There is only one operation (a matrix-matrix multiply and accumulate). This operation uses a combination of 16-bit and 32-bit arithmetic. At peak rate, across the entire GV100 die, the combination of 16-bit Flops and 32-bit Flops delivered during the hybrid matrix-matrix multiply and accumulate is a peak theoretical rate of 120 TFlops.

It should be clear by now that the TensorCore is not a general purpose floating-point ALU. For arbitrary floating point arithmetic, TensorCore would not be used in the general case. Therefore, 16-bit and 32-bit (and 64-bit) floating point ALUs are still provided for general purpose arithmetic uses, i.e. any use case that does not map into a 16-bit input hybrid 32-bit matrix-matrix multiply and accumulate.

Hi

Thanks for the explanation. That clarifies my confusion regarding the precision. Are there any tensor core benchmarks (apart from those provided by NVIDIA) that you could direct me to?
Thanks again for your help.

Regards
Alok

what is the input offset matrix (C)? isnt the bias/offset usually just added to the input (A) matrix as an extra input column?

and why is it a matrix, not a column vector?

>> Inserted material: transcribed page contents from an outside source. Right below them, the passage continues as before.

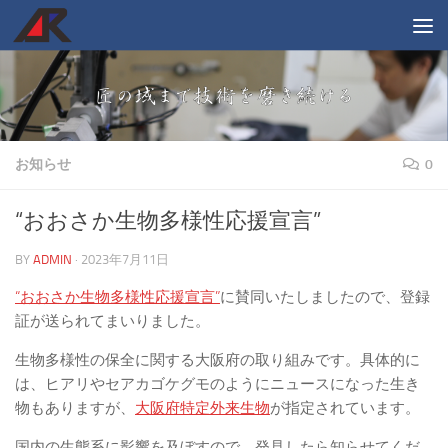
コンテンツへスキップ
お知らせ
0
“おおさか生物多様性応援宣言”
BY
ADMIN
·
2023年7月11日
“おおさか生物多様性応援宣言”
に賛同いたしましたので、登録
証が送られてまいりました。
生物多様性の保全に関する大阪府の取り組みです。具体的に
は、ヒアリやセアカゴケグモのようにニュースになった生き
物もありますが、
大阪府特定外来生物
が指定されています。
国内の生態系に影響を及ぼすので、発見したら知らせてくだ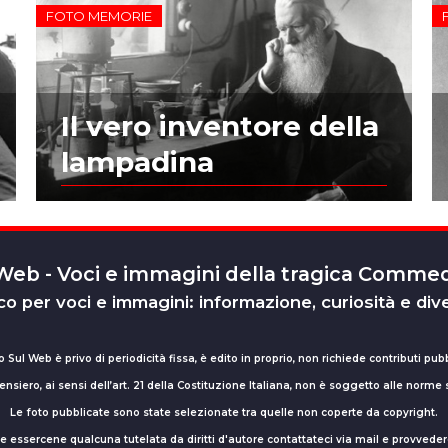
FOTO MEMORIE
Il vero inventore della
lampadina
 Web - Voci e immagini della tragica Comm
o per voci e immagini: informazione, curiosità e div
o Sul Web è privo di periodicità fissa, è edito in proprio, non richiede contributi pubb
nsiero, ai sensi dell’art. 21 della Costituzione Italiana, non è soggetto alle norme
Le foto pubblicate sono state selezionate tra quelle non coperte da copyright.
sse essercene qualcuna tutelata da diritti d'autore contattateci via mail e provv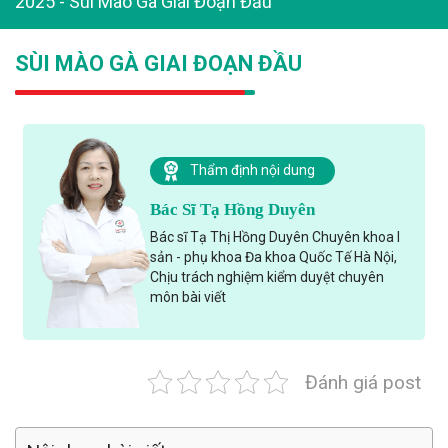
2025
-
Sùi Mào Gà Giai Đoạn Đầu
SÙI MÀO GÀ GIAI ĐOẠN ĐẦU
Thẩm định nội dung
Bác Sĩ Tạ Hồng Duyên
Bác sĩ Tạ Thị Hồng Duyên Chuyên khoa I
sản - phụ khoa Đa khoa Quốc Tế Hà Nội,
Chịu trách nghiệm kiểm duyệt chuyên
môn bài viết
Đánh giá post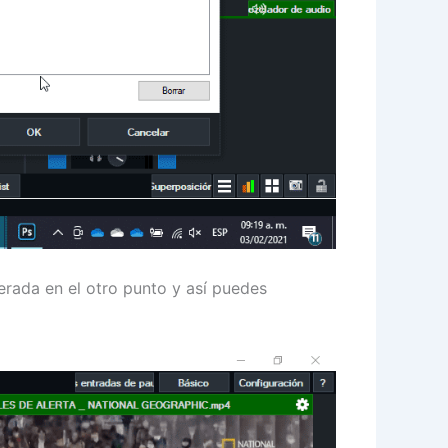
erada en el otro punto y así puedes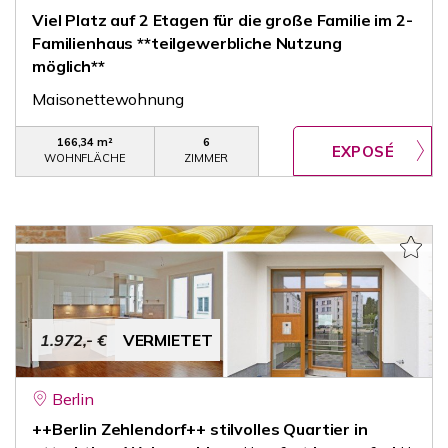
Viel Platz auf 2 Etagen für die große Familie im 2-
Familienhaus **teilgewerbliche Nutzung
möglich**
Maisonettewohnung
166,34 m²
6
WOHNFLÄCHE
ZIMMER
1.972,- €
VERMIETET
Berlin
++Berlin Zehlendorf++ stilvolles Quartier in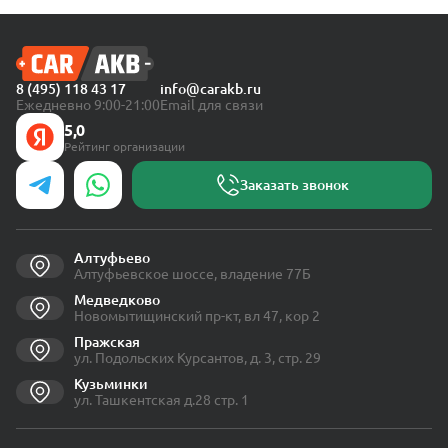
8 (495) 118 43 17
info@carakb.ru
Ежедневно 9:00-21:00
Email для связи
5,0
Рейтинг организации
Заказать звонок
Алтуфьево
Алтуфьевское шоссе, владение 77Б
Медведково
Новомытищинский пр-кт, вл 47, кор 2
Пражская
ул. Подольских Курсантов, д. 3, стр. 29
Кузьминки
ул. Ташкентская д.28 стр. 1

The result of a 4x4 matrix multiply is a 4x4 matrix. If A and B are 4x4 matrices, then the product will be a 4x4 matrix. To this product, a 4x4 matrix (C) is added, elementwise.

So, no, it is not just added to the input A, as that would affect the product result, and it is not an extra input column.

Please review the link I already gave, it gives a pictorial example of this.

ok so the point of the tensor is to do tiling on a larger A x B matrix

I wish the TensorCore unit supported two additional modes:

  • 4x4 matrix multiply -- perhaps occupying 4 lanes and 2 32-bit registers per matrix
  • 16x16 element-wise FMA

Features get added based on the !/$ they provide. If you can tie those operations to particular, widely used algorithms, that will help add currency to your feature request. Also, you can always submit an RFE.

The TensorCore “team” is actively interested in hearing about the ways you’d like to use TensorCore. If you need a 4x4 op exposed at warp level (as you indicated), or if for example you’d like to see an 8x32 multiply in addition to the 16x16 multiply op exposed, that information is very interesting, but it also helps to have some motivation.

the tensor core really is a game changer. i would like a whole gpu for multiply and accumulate of matrix’.

the whole industry of machine learning is just simple MAC and and element-wise non-linears. rinse and repeat.

they give fancy names but its just brute force MAC (and cheese).

you could do it 200x faster if you made a deep learning gpu (well basically asic, right). its why google did it. nvidia are a bit slow but getting the idea now!

trouble is, NVIDIA Z100 ASIC wont play games, so it will cost too much for average joe me who has to buy his own hardware. gaming gpus commoditised machine learning. and allowed average me to compete with the world. machine learning will go back to the hands of the rich/corporations.